Gerade an diesem Punkt merkt man unschön, dass deutsche Probleme selten europäische sind. Erinnern Sie sich noch an das Waldsterben, unsere Panik und die relative Ignoranz vieler europäischer Partner? Klar, Deutschland hat Wald, viel Wald, die anderen nicht. Hier und heute: 41 % aller Pauschalreisen in Europa – werden von Deutschen gebucht. Außerhalb unseres Landes ist diese Reiseform eher exotisch mit gerade mal 13 Prozent der Buchungen eurpoaweit. Warum sich also aufregen, fragt man sich im Europaparlament, wenn man doch so Medien-affin Verbraucherschutz pur fordern könnte? Immer gerne als politische Robin-Hood-Attitüde für die Wähler-Motivation…
Also wie schon gesagt, die Gemengelage im Tourismus ist bekannt. Mellow-mäßig würde man sagen. Wie gut, dass der geladene Wirtschaftsminister Instinkt-sicher da die Rolle des Motivations-Coaches für sich entdeckt. Robert Habeck weiss natürlich, dass er als Regierungsmitglied nichts zu verschenken hat (im Gegensatz zu dem ebenfalls geladenen CDU-Mann Spahn, der unbekümmert Ampel-Bashing betreibt und davon faselt, der Wirtschaft – auch der Tourismus-Industrie – wäre es noch nie so gut gegangen, wie zu CDU Zeiten; verschweigend, dass all die strukturellen Probleme heute nur deshalb so drücken, weil die CDU jahrelang Rendite über Reparatur stellte..)
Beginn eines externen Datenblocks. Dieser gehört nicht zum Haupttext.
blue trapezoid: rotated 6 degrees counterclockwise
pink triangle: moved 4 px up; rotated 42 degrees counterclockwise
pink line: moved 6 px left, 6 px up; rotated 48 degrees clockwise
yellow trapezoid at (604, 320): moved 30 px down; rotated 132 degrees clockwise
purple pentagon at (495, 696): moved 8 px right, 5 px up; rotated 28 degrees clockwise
Habeck also gibt lieber den Gute Laune Bären und beschwört die Teilnehmer, Lebensfreude, Spaß und Freiheit mehr in den Mittelpunkt der Eigen-Analyse zu stellen, anstelle alles mies zu reden. Reisen sei schließlich mehr als Ballermann – optimal sogar eine politische Haltung, weil sie Krisen trotze und Abschottungen, weil sie bessere Einkommen bei den Bereisten schaffe, verhindere, dass aus Vorurteilen Urteile würden, und letztendlich auch eine feste Säule für die deutsche Wirtschaft sei, eine Kraft-Welle.
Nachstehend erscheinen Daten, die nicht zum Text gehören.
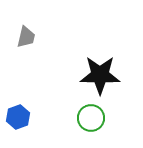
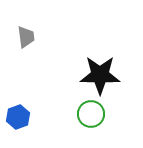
gray trapezoid: rotated 20 degrees counterclockwise
green circle: moved 4 px up
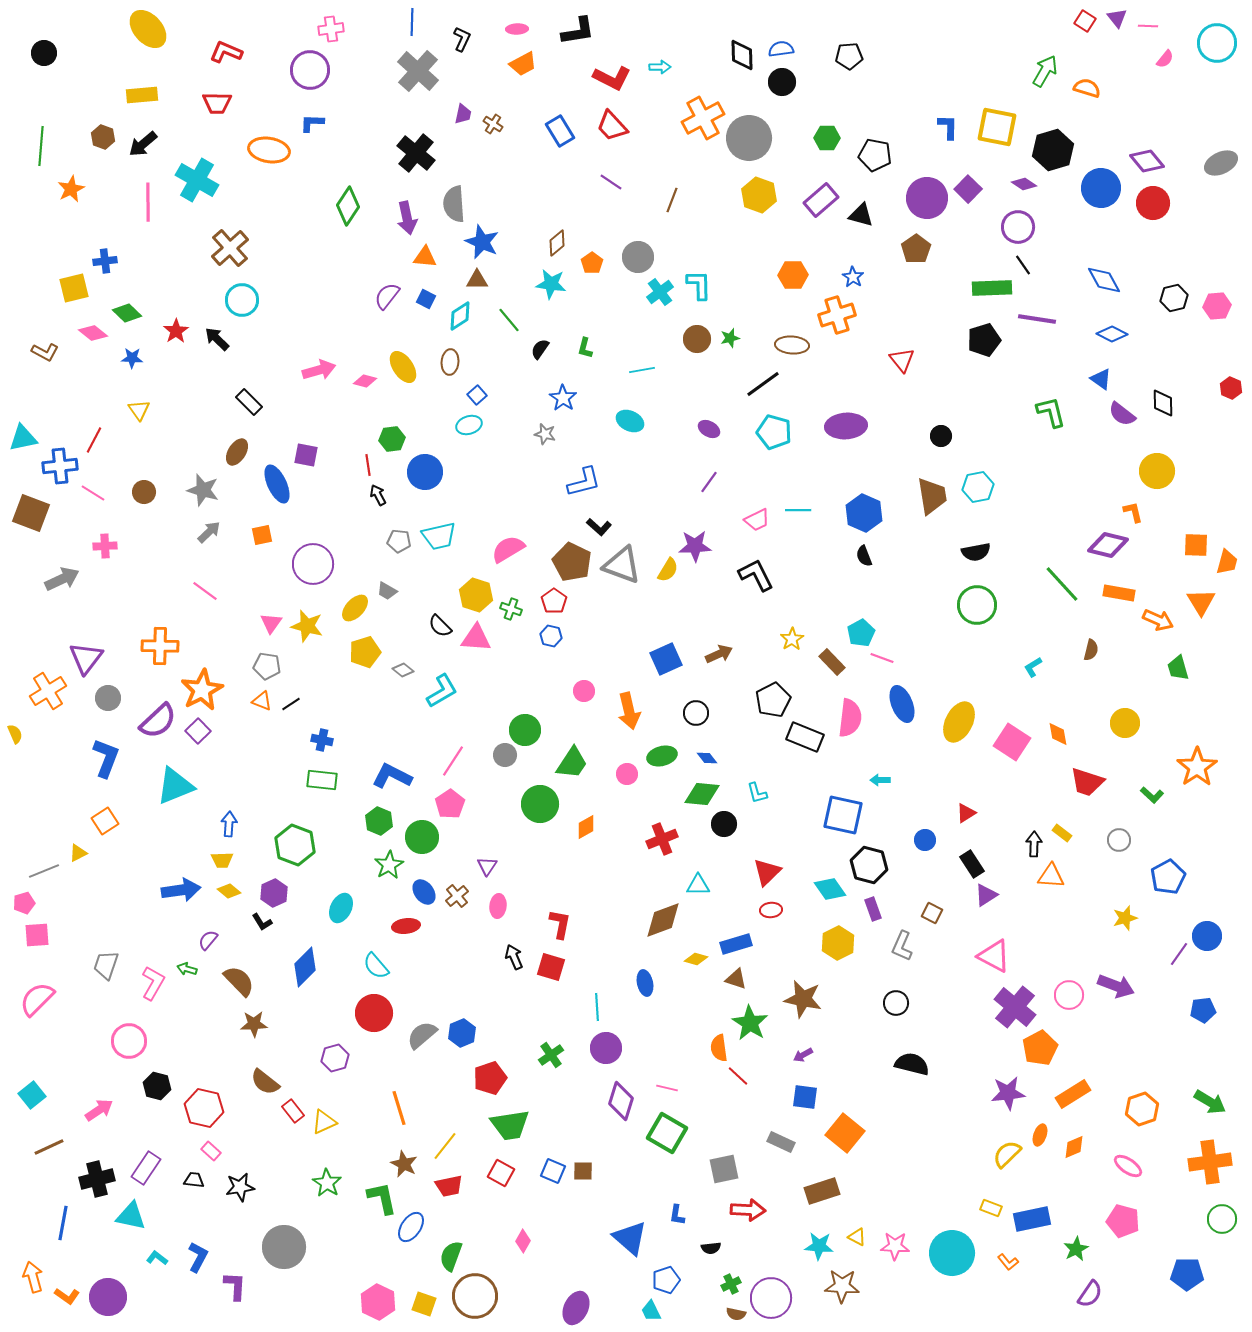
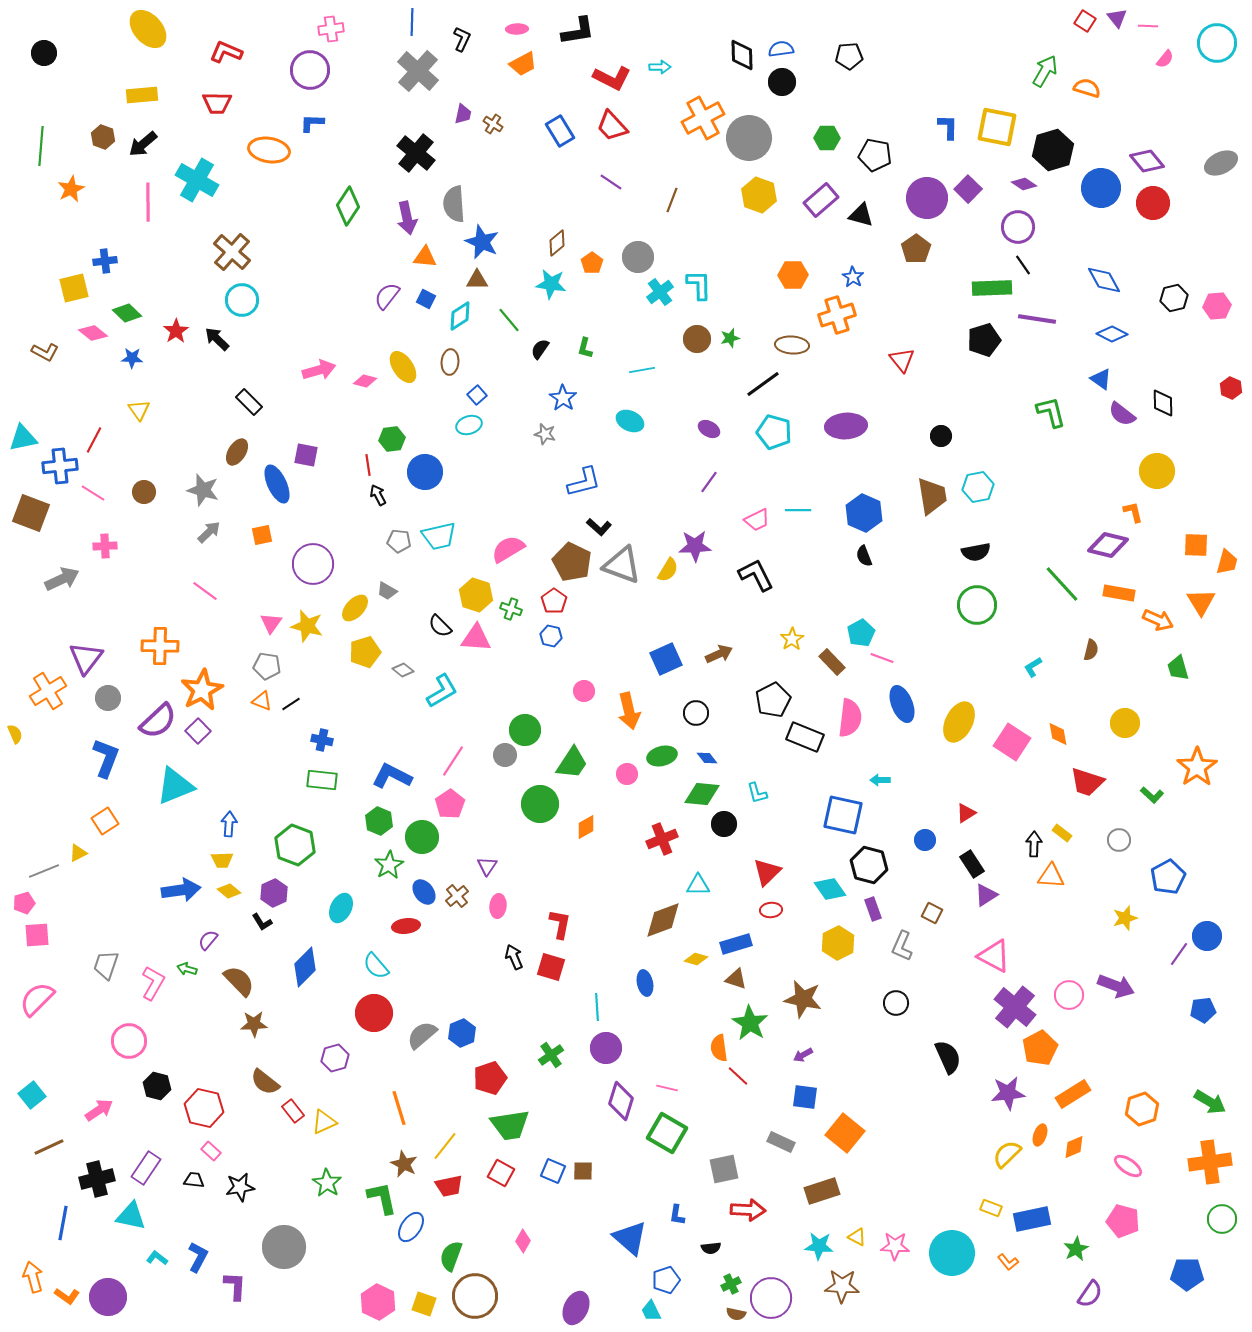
brown cross at (230, 248): moved 2 px right, 4 px down; rotated 6 degrees counterclockwise
black semicircle at (912, 1064): moved 36 px right, 7 px up; rotated 52 degrees clockwise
Habeck im Feel-Good Rausch, schwärmend vom politischen Wohlstand, den das Reisen beweise. Die Selbstbelohnung als Verdienst, für den man sich nicht verschämt weg ducken müsse. „Sie haben es sich verdient“- Hat der Minister da etwa sich bedient bei einem Player aus Hannover und seinem bisher schönsten Werbe-Claim?
Fehlte nur noch der Sonnenstrahl auf dem Rednerpult. Das ist das Gipfel-Gefühl halt, wenn man doch höchstamtlich bescheinigt bekommt, dass die gesellschaftliche Bedeutung nicht hoch genug eingeschätzt werden könne seitens der Politik . Gut, dass wir mal wieder drüber geredet haben bei Sekt und Häppchen.